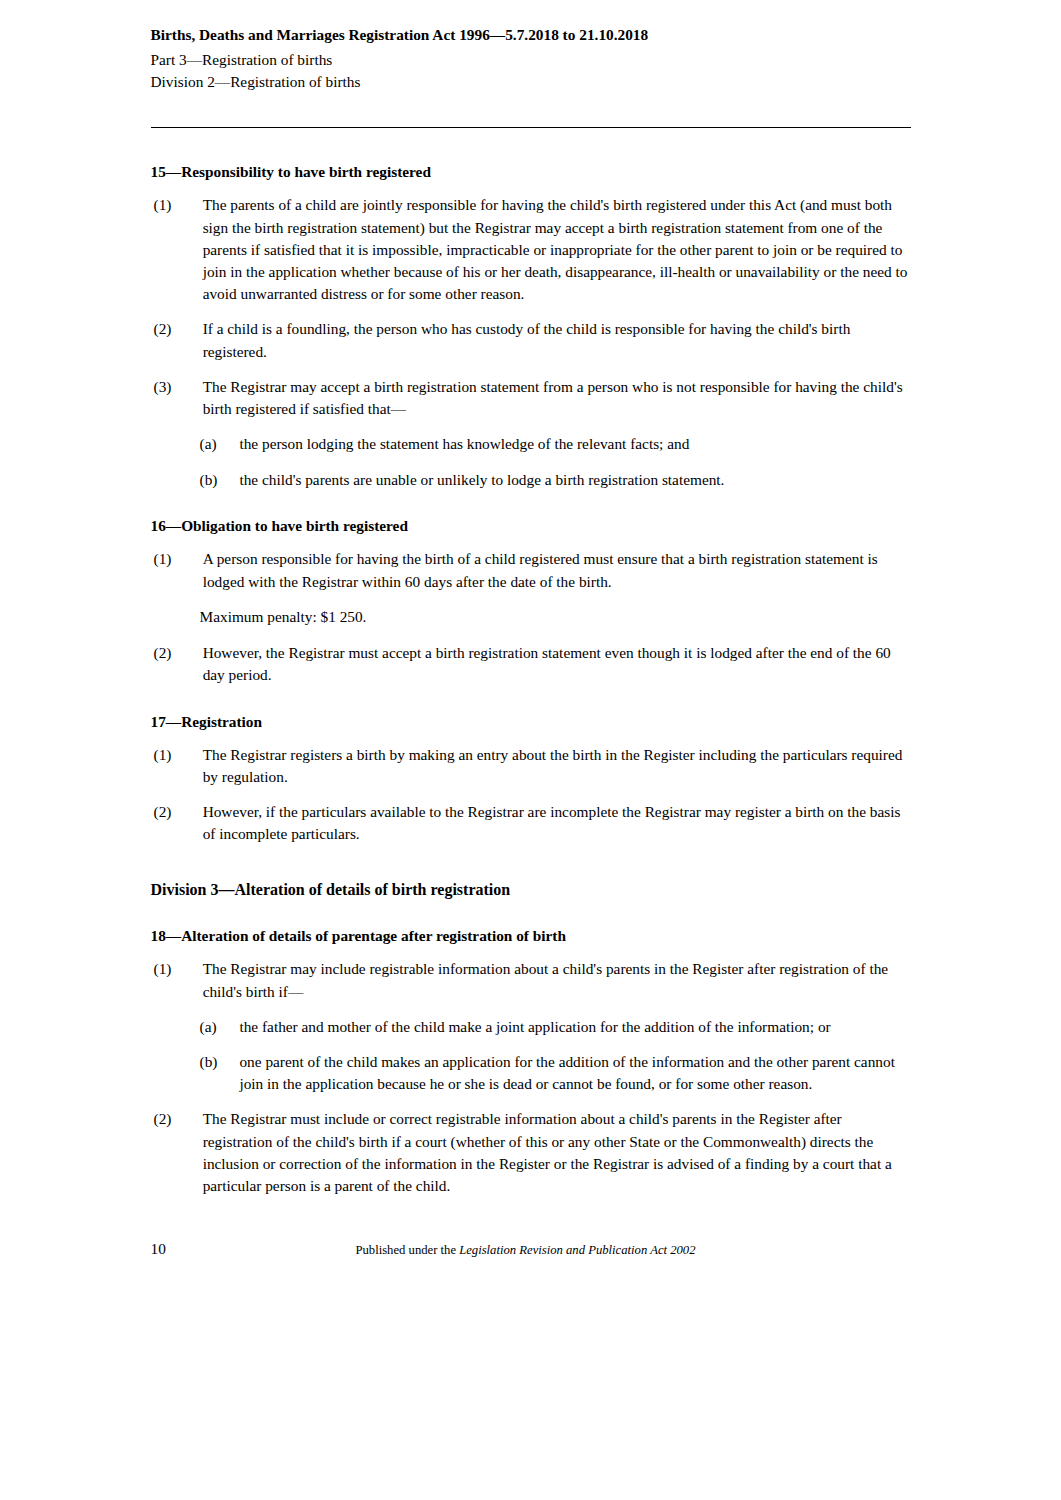Births, Deaths and Marriages Registration Act 1996—5.7.2018 to 21.10.2018
Part 3—Registration of births
Division 2—Registration of births
15—Responsibility to have birth registered
(1) The parents of a child are jointly responsible for having the child's birth registered under this Act (and must both sign the birth registration statement) but the Registrar may accept a birth registration statement from one of the parents if satisfied that it is impossible, impracticable or inappropriate for the other parent to join or be required to join in the application whether because of his or her death, disappearance, ill-health or unavailability or the need to avoid unwarranted distress or for some other reason.
(2) If a child is a foundling, the person who has custody of the child is responsible for having the child's birth registered.
(3) The Registrar may accept a birth registration statement from a person who is not responsible for having the child's birth registered if satisfied that—
(a) the person lodging the statement has knowledge of the relevant facts; and
(b) the child's parents are unable or unlikely to lodge a birth registration statement.
16—Obligation to have birth registered
(1) A person responsible for having the birth of a child registered must ensure that a birth registration statement is lodged with the Registrar within 60 days after the date of the birth.
Maximum penalty: $1 250.
(2) However, the Registrar must accept a birth registration statement even though it is lodged after the end of the 60 day period.
17—Registration
(1) The Registrar registers a birth by making an entry about the birth in the Register including the particulars required by regulation.
(2) However, if the particulars available to the Registrar are incomplete the Registrar may register a birth on the basis of incomplete particulars.
Division 3—Alteration of details of birth registration
18—Alteration of details of parentage after registration of birth
(1) The Registrar may include registrable information about a child's parents in the Register after registration of the child's birth if—
(a) the father and mother of the child make a joint application for the addition of the information; or
(b) one parent of the child makes an application for the addition of the information and the other parent cannot join in the application because he or she is dead or cannot be found, or for some other reason.
(2) The Registrar must include or correct registrable information about a child's parents in the Register after registration of the child's birth if a court (whether of this or any other State or the Commonwealth) directs the inclusion or correction of the information in the Register or the Registrar is advised of a finding by a court that a particular person is a parent of the child.
10 Published under the Legislation Revision and Publication Act 2002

= THE PROBLEM =
Show every line from the listing that contains "reason".

= EXERCISE ANSWER =
(1) The parents of a child are jointly responsible for having the child's birth registered under this Act (and must both sign the birth registration statement) but the Registrar may accept a birth registration statement from one of the parents if satisfied that it is impossible, impracticable or inappropriate for the other parent to join or be required to join in the application whether because of his or her death, disappearance, ill-health or unavailability or the need to avoid unwarranted distress or for some other reason.
(b) one parent of the child makes an application for the addition of the information and the other parent cannot join in the application because he or she is dead or cannot be found, or for some other reason.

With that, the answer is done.